DaWolf has asked for the wisdom of the Perl Monks concerning the following question:

Greetings, fellas.

I'm trying to write a Win32 Multiple Search script using WWW::Search.

So I guess I'd do it like this:
#!/usr/bin/perl -w require WWW::Search; while ($term = <>) { chomp $term; @se = ('AltaVista, Excite, Infoseek, Lycos'); foreach $se (@se) { $search = new WWW::Search('$se'); $search->native_query(WWW::Search::escape_query($term)); print "\n\nResults from $se :\n\n"; while ($result = $search->next_result()) { print $result->url, "\n"; } } }
Well the problem here - as the experienced brothers probably already seen - it's that $se is not parsed, so it trys to run literally $search = new WWW::Search('$se'), instead of $search = new WWW::Search('AltaVista'), for an example.

If I try it with double quotes or no quotes at all I still receive an error.

How can I solve this? I guess it's pretty simple, but I'm stucked. My best guesses would be using eval or q// but I couldn't make it work with these solutions either.

TIA,

my ($author_nickname, $author_email) = ("DaWolf","erabbott\@terra.com.br") if ($author_name eq "Er Galvão Abbott");

Replies are listed 'Best First'.
Re: Making a WWW::Search loop
by gav^ (Curate) on May 07, 2002 at 21:11 UTC
    You probably meant:
    @se = ('AltaVista', 'Excite', 'Infoseek', 'Lycos'); $search = new WWW::Search($se);
    You might want to consider running it under use strict and changing it to:
    foreach my $se (qw(AltaVista Excite Infoseek Lycos)) { my $search = new WWW::Search($se); # etc
    Hope this helps...

    gav^

Re: Making a WWW::Search loop
by Kanji (Parson) on May 07, 2002 at 21:13 UTC

    If that's cut n' pasted, you're setting @se to be one long string of comma seperated SEs, when you probably meant to do ...

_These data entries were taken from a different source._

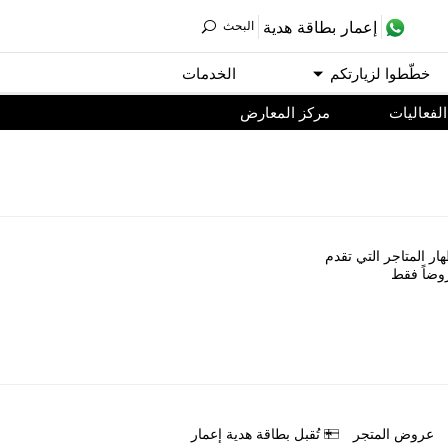
ﺇﻋﻤﺎﺭ ﺑﻄﺎﻗﺔ ﻫﺪﻳﺔ
اﻟﺒﺤﺚ
ﺧﻄّﻄﻮا ﻟﺰﻳﺎﺭﺗﻜﻢ
اﻟﺨﺪﻣﺎﺕ
اﻟﻔﻌﺎﻟﻴﺎﺕ
مركز المعارض
ﺎﺭ اﻟﻤﺘﺎﺟﺮ اﻟﺘﻲ ﺗﻘﺪﻡ
ﻭﺿﺎً ﻓﻘﻂ
ﻋﺮﻭﺽ اﻟﻤﺘﺠﺮ
ﺗُﻘﺒﻞ ﺑﻄﺎﻗﺔ ﻫﺪﻳﺔ ﺇﻋﻤﺎﺭ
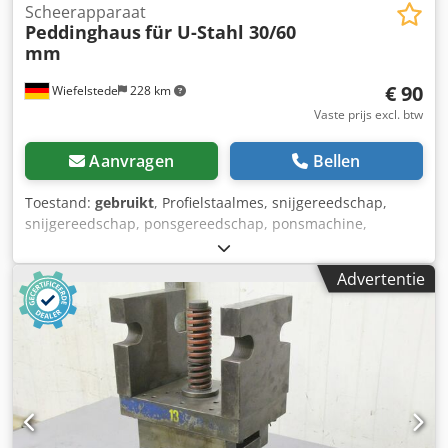
Scheerapparaat
Peddinghaus
für U-Stahl 30/60
mm
€ 90
Wiefelstede
228 km
Vaste prijs excl. btw
Aanvragen
Bellen
Toestand:
gebruikt
, Profielstaalmes, snijgereedschap,
snijgereedschap, ponsgereedschap, ponsmachine,
ponsmatrijs, ponsmachine -alleen één tool beschikbaar
(tellergerei ontbreekt) -Scheerapparaat voor kanaalstaal:
Advertentie
30 mm, 60 mm -Type: 441216084902 Dodpfx Apocwn E
Novekr -1x afmetingen: 210/220/H30 mm -gewicht: 9,9 kg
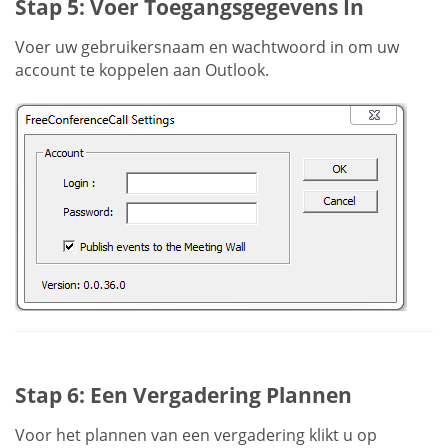
Stap 5: Voer Toegangsgegevens In
Voer uw gebruikersnaam en wachtwoord in om uw
account te koppelen aan Outlook.
Stap 6: Een Vergadering Plannen
Voor het plannen van een vergadering klikt u op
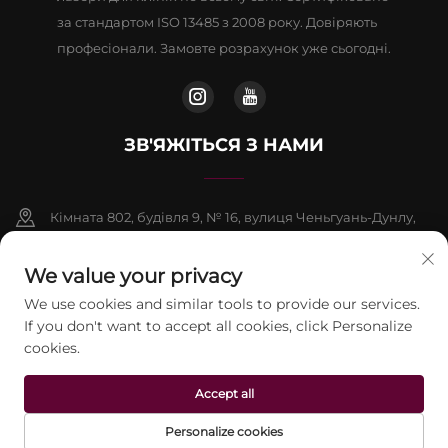
за стандартом ISO 13485 з 2008 року. Довіряють
професіонали. Замовте розрахунок уже сьогодні.
ЗВ'ЯЖІТЬСЯ З НАМИ
Кімната 802, будівля 9, № 16, вулиця Ченьгуань-Дунлу,
район Фаншань, Пекін
We value your privacy
+86-13911459627
We use cookies and similar tools to provide our services.
If you don't want to accept all cookies, click Personalize
[email protected]
cookies.
Авторське право © 2026 Пекінська компанія Jontelaser
Accept all
Technology CO., LTD. Усі права захищені.
Політика
конфіденційності
Personalize cookies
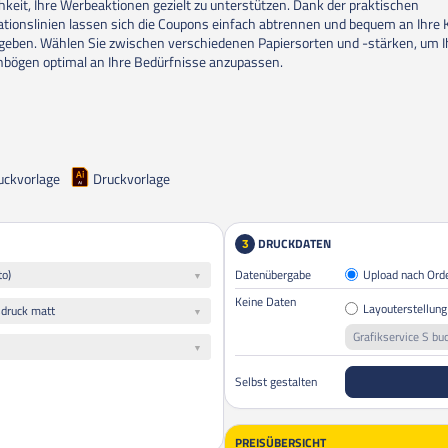
hkeit, Ihre Werbeaktionen gezielt zu unterstützen. Dank der praktischen
ationslinien lassen sich die Coupons einfach abtrennen und bequem an Ihre
geben. Wählen Sie zwischen verschiedenen Papiersorten und -stärken, um I
bögen optimal an Ihre Bedürfnisse anzupassen.
uckvorlage
Druckvorlage
DRUCKDATEN
3
to)
Datenübergabe
Upload nach Ord
Keine Daten
Layouterstellung
sdruck matt
Grafikservice S bu
Selbst gestalten
PREISÜBERSICHT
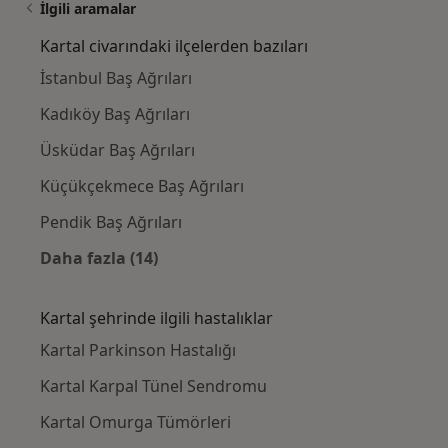
İlgili aramalar
Kartal civarındaki ilçelerden bazıları
İstanbul Baş Ağrıları
Kadıköy Baş Ağrıları
Üsküdar Baş Ağrıları
Küçükçekmece Baş Ağrıları
Pendik Baş Ağrıları
Daha fazla (14)
Kategoride daha fazlası: Kartal civarındaki i
Kartal şehrinde ilgili hastalıklar
Kartal Parkinson Hastalığı
Kartal Karpal Tünel Sendromu
Kartal Omurga Tümörleri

    @se = ('AltaVista', 'Excite', 'Infoseek', 'Lycos'); # or @se = qw(AltaVista Excite Infoseek Lycos);

    After which, the double-quoting (or better yet, no quoting: new WWW::Search($se)) method should work.

        --k.


Re: Making a WWW::Search loop
by particle (Vicar) on May 07, 2002 at 21:10 UTC
    use double quotes... or better yet, no quotes at all.
    $search = new WWW::Search($se);</code>

    Update: i'm sorry, why doesn't it work without quotes? what's the error?

    Update 2: unstrike the first bit, combine it with @se = ('AltaVista', 'Excite', 'Infoseek', 'Lycos'); and you're set. actually, throw in a little strict and warnings, and you shouldn't run into this very often.